I hope someone who is more experienced and educated than me comes along to chime in. I also had a puppy that bordered on the hostile end of the spectrum (mainly with resource guarding), and this forum really helped me learn the best way to approach things.


----------



## ashleylp (Jul 23, 2011)

I will write more tomorrow but I wanted to share real quick... I have been reading some training books lately and one stressed the importance of letting your puppy come to you vs. you grabbing your puppy. It talks about how letting the puppy make the decision to interact with you really strengthens the bond. I know everyone always wants to hold and cuddle an 8 week old adorable ball of fluff, but one thing I would recommend is sitting on the floor and playing with toys and treats but not constantly cuddling. He is so small right now and while I don't think the behavior is acceptable, think of how overwhelming everything is! Imagine being so tiny and having hands constantly reaching for you. 

Sent from Petguide.com Free App


----------



## BabySnow (Feb 15, 2013)

Hi,
We have an english golden who is 6 1/2 months old.
When he was about 3 months he began to act like your puppy.
He would not accept any stranger to pet him, he was barking at people in the park and he was acting very strange with other dogs.
He was also developed a resouce guarding over the couch,our bed and over different things founded or stoled.
At 3 months and 1/2 we began to train him with the help of a specialist behavoiur.
The problem with touching him was solved in 2 training sessions.Now when someone comes to pet him he just lay dowm and look at me.
Of course it will be better to look for a professional help,but meantime i will give you some pieces of advice in order to set some limits to your puppy:
- start immediatly basic training (sit, down,wait);
-when you feed him put in a sit position and do not allow him to go to the bowl until you say so;
- when he is eating put your hand in the bowl and pet him (this is to prevent resource guarding over his food bowl);
- do not let him to sleep in your bed/to stay on the couch;
- when in house to can try to have him on leash to better control;
- when you want to pus his collar let him *come to you*, give him a treat and praise a lot
Our puppy is much better now even if we still have problems with resource guarding.
Be patient and I am sure you can go over this and soon you will be the best friends.


----------



## nolefan (Nov 6, 2009)

I have a lot of questions. He is 8 weeks old? You say he's been home "about a week"... Did you bring him home before he was 7 weeks? How many puppies were in the litter and how much time did your friend spend one on one and observing those puppies? Were they raised in her home?

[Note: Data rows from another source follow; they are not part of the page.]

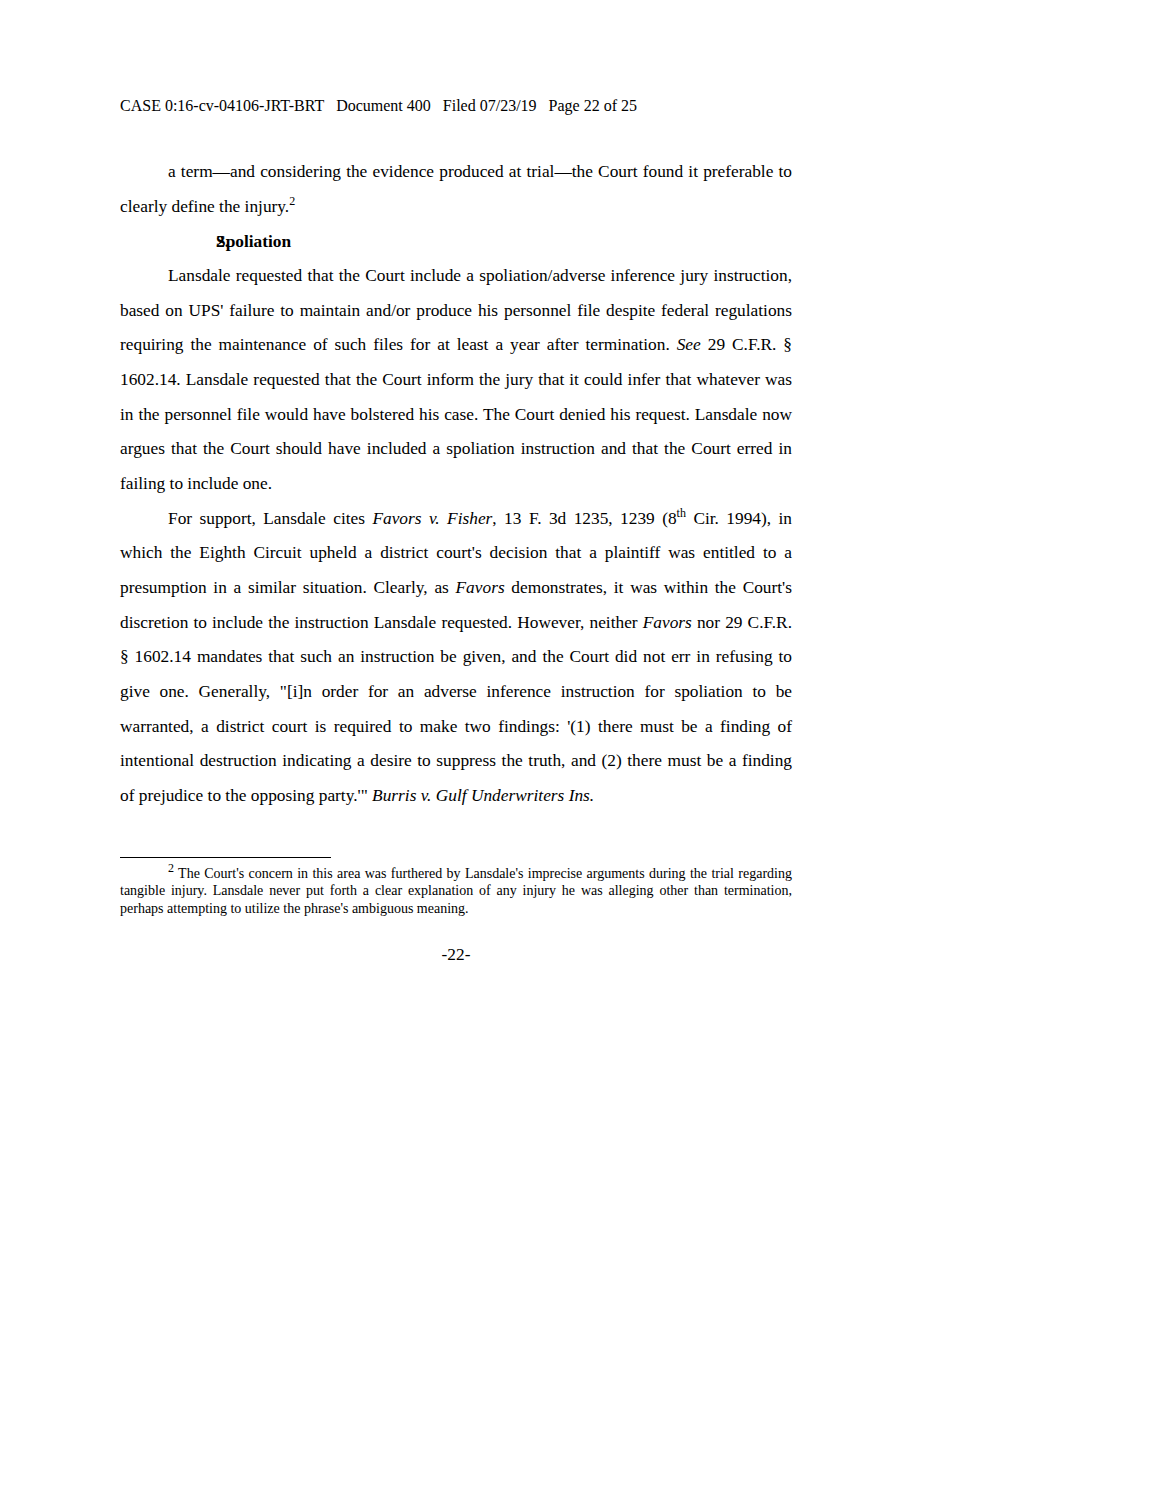CASE 0:16-cv-04106-JRT-BRT Document 400 Filed 07/23/19 Page 22 of 25
a term—and considering the evidence produced at trial—the Court found it preferable to clearly define the injury.2
2. Spoliation
Lansdale requested that the Court include a spoliation/adverse inference jury instruction, based on UPS' failure to maintain and/or produce his personnel file despite federal regulations requiring the maintenance of such files for at least a year after termination. See 29 C.F.R. § 1602.14. Lansdale requested that the Court inform the jury that it could infer that whatever was in the personnel file would have bolstered his case. The Court denied his request. Lansdale now argues that the Court should have included a spoliation instruction and that the Court erred in failing to include one.
For support, Lansdale cites Favors v. Fisher, 13 F. 3d 1235, 1239 (8th Cir. 1994), in which the Eighth Circuit upheld a district court's decision that a plaintiff was entitled to a presumption in a similar situation. Clearly, as Favors demonstrates, it was within the Court's discretion to include the instruction Lansdale requested. However, neither Favors nor 29 C.F.R. § 1602.14 mandates that such an instruction be given, and the Court did not err in refusing to give one. Generally, "[i]n order for an adverse inference instruction for spoliation to be warranted, a district court is required to make two findings: '(1) there must be a finding of intentional destruction indicating a desire to suppress the truth, and (2) there must be a finding of prejudice to the opposing party.'" Burris v. Gulf Underwriters Ins.
2 The Court's concern in this area was furthered by Lansdale's imprecise arguments during the trial regarding tangible injury. Lansdale never put forth a clear explanation of any injury he was alleging other than termination, perhaps attempting to utilize the phrase's ambiguous meaning.
-22-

*Has your friend come to your house to observe the behavior you are talking about? What is her suggestion - I'm assuming she is a very experienced dog person. *

You are very observant to notice his tension. If what you are describing here is accurate you have two options:

1) Consult a Certified Behavioral Veterinarian and have a professional observe this behavior. I STRONGLY recommend this route. There are 3 total in Indiana and Illinois. Here is a link: Find a Board Certified Veterinary Behaviorist « ACVB If you want to keep this puppy, it will be worth every penny.

2) Trade for another puppy. I have been down this road and seen this type of behavior before unfortunately. Temperament has an inherited component that is very strong. Yes, you can do a lot to work him through this and it will help if you are patient and consistent. But you have a long term project on your hands most likely and there are no guarantees.

I"m sorry you're seeing this behavior. I know it's very upsetting.



Phoenixvega said:


> Hi Everyone!
> 
> I have had my English Cream Golden for about a week now and he is 8 weeks old...and I have started to notice some disturbing behavior from him. When is time to take him outside I go to pull his collar around to get the metal loop that the leash attaches to and he tenses up and sometimes bares his teeth and has snapped at my hands and growled. He also gets that wide eyed whites of the eyes showing side look that dogs seem to give when they are upset or nervous. If you touch his paws, he bares his teeth. He has snapped at my face twice because I was petting him around his jaw and/or chest area. Not rough or anything, just touching. This evening I snuggled him close and he growled and lunged at my face. This is not playing behavior...this is actual aggression. He does the classic "mouthing EVERYTHING" behavior goldens are known for as well but I am positive this is different. He seems nervous, leery of things, and pretty up tight when in someones arms. All of this is something I would be willing to work with if I didnt have small children. I have 2 little boys ages 4 and 6..as you can imagine...they are both rough and wild little guys  I am concerned this puppy may hurt them. The breeder I got him from is a good friend and I know she would take him back and give me another puppy that was more laid back if I needed to...my question is this. Is this behavior indicative of the way this dog will behave as an adult? If you were me and had the option to return the dog to get another maybe more handled puppy, would you? What can I do to stop this behavior if anything? I appreciate any advice and wisdom you can share! Thank you!


----------



## tippykayak (Oct 27, 2008)

Based on a few indications in your initial post, I think the wisest thing for your family might be to return the puppy and _not_ get another from your friend. There are some signals here that perhaps she is not doing everything possible to produce puppies with the best possible shot at a long, healthy life and a stable temperament. Based on that alone, it might be wise not to get a dog from her at all.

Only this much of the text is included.